## TASK STATEMENT:
From the entries below, return exactly the lines beginning at the one that contains "Reflektori i LED rasveta" and ending at the one that contains "वाले को मिलेंगे 10 लाख रुपये", both of them included, and only those lines.

------------

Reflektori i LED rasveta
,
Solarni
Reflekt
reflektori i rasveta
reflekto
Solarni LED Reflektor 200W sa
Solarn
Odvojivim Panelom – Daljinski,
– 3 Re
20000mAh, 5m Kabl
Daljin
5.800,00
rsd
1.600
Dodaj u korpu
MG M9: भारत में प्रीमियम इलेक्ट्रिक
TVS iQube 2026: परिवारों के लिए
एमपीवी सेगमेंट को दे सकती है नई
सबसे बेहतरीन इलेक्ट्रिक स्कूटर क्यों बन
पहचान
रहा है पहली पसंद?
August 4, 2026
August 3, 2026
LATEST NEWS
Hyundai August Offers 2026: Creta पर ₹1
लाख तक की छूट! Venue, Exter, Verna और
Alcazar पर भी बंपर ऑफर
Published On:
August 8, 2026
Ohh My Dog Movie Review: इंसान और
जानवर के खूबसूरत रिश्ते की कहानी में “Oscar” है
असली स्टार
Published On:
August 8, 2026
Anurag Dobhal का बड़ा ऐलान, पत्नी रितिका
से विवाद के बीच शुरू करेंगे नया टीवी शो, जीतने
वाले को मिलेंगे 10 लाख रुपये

------------

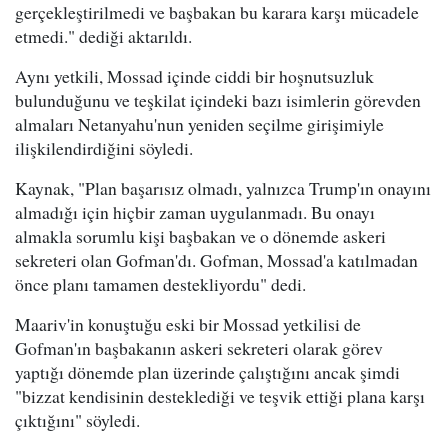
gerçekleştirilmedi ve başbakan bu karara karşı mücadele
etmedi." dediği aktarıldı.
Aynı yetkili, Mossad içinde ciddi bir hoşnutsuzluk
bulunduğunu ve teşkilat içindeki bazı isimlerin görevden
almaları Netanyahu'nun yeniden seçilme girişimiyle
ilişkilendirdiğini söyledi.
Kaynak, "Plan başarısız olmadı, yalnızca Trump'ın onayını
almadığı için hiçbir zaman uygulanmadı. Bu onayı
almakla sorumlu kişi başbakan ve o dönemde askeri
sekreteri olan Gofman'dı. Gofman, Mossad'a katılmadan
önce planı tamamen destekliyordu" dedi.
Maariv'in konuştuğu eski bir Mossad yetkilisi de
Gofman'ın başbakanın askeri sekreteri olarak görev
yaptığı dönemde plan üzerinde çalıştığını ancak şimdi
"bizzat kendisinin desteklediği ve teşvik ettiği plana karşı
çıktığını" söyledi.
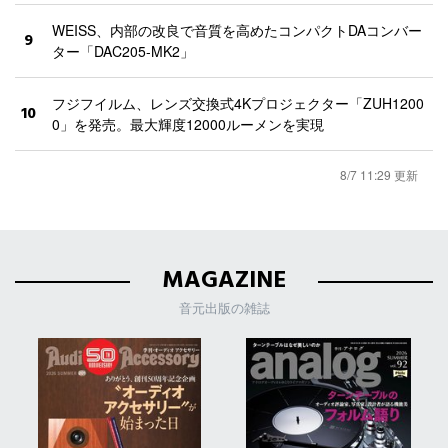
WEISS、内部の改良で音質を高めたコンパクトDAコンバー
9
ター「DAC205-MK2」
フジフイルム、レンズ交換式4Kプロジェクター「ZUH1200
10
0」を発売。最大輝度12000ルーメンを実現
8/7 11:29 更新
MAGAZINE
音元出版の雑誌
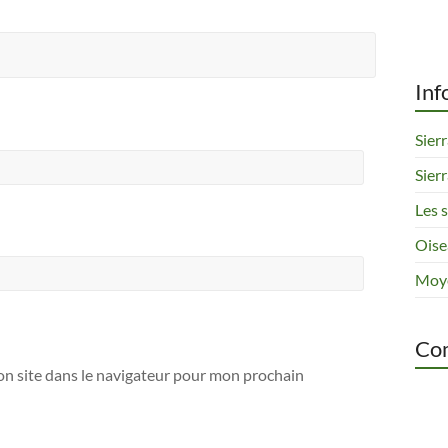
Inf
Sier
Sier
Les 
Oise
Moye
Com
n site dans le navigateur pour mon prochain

------------

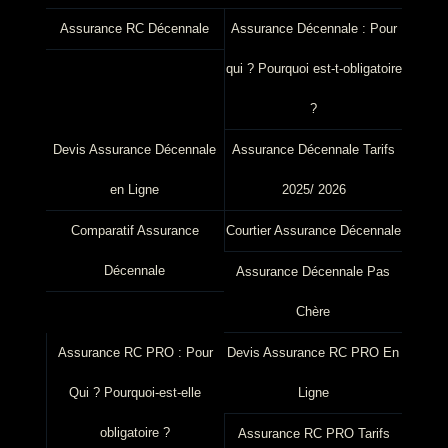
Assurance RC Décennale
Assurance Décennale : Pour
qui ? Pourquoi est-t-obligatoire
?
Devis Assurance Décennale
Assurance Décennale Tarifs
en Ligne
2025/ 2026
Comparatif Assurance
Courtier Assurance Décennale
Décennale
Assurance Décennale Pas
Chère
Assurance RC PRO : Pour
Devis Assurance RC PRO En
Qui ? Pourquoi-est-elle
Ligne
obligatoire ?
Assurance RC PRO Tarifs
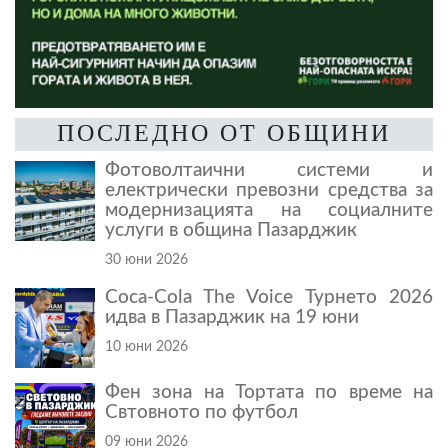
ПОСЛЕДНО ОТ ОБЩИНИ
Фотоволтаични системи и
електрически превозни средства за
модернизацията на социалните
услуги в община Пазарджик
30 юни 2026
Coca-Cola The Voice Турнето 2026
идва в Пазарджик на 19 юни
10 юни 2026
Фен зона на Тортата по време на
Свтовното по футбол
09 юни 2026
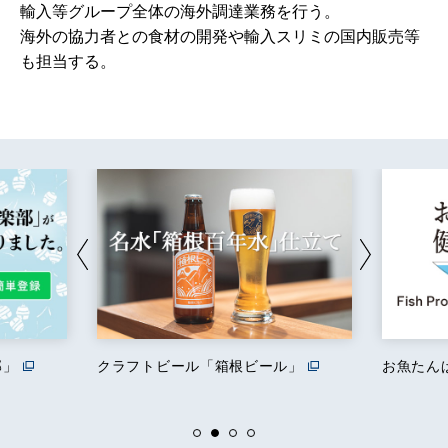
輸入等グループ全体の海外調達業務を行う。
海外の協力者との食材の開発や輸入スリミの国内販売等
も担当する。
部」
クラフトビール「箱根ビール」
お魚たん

------------

## ANSWER TO THIS TASK:
Reflektori i LED rasveta
,
Solarni
Reflekt
reflektori i rasveta
reflekto
Solarni LED Reflektor 200W sa
Solarn
Odvojivim Panelom – Daljinski,
– 3 Re
20000mAh, 5m Kabl
Daljin
5.800,00
rsd
1.600
Dodaj u korpu
MG M9: भारत में प्रीमियम इलेक्ट्रिक
TVS iQube 2026: परिवारों के लिए
एमपीवी सेगमेंट को दे सकती है नई
सबसे बेहतरीन इलेक्ट्रिक स्कूटर क्यों बन
पहचान
रहा है पहली पसंद?
August 4, 2026
August 3, 2026
LATEST NEWS
Hyundai August Offers 2026: Creta पर ₹1
लाख तक की छूट! Venue, Exter, Verna और
Alcazar पर भी बंपर ऑफर
Published On:
August 8, 2026
Ohh My Dog Movie Review: इंसान और
जानवर के खूबसूरत रिश्ते की कहानी में “Oscar” है
असली स्टार
Published On:
August 8, 2026
Anurag Dobhal का बड़ा ऐलान, पत्नी रितिका
से विवाद के बीच शुरू करेंगे नया टीवी शो, जीतने
वाले को मिलेंगे 10 लाख रुपये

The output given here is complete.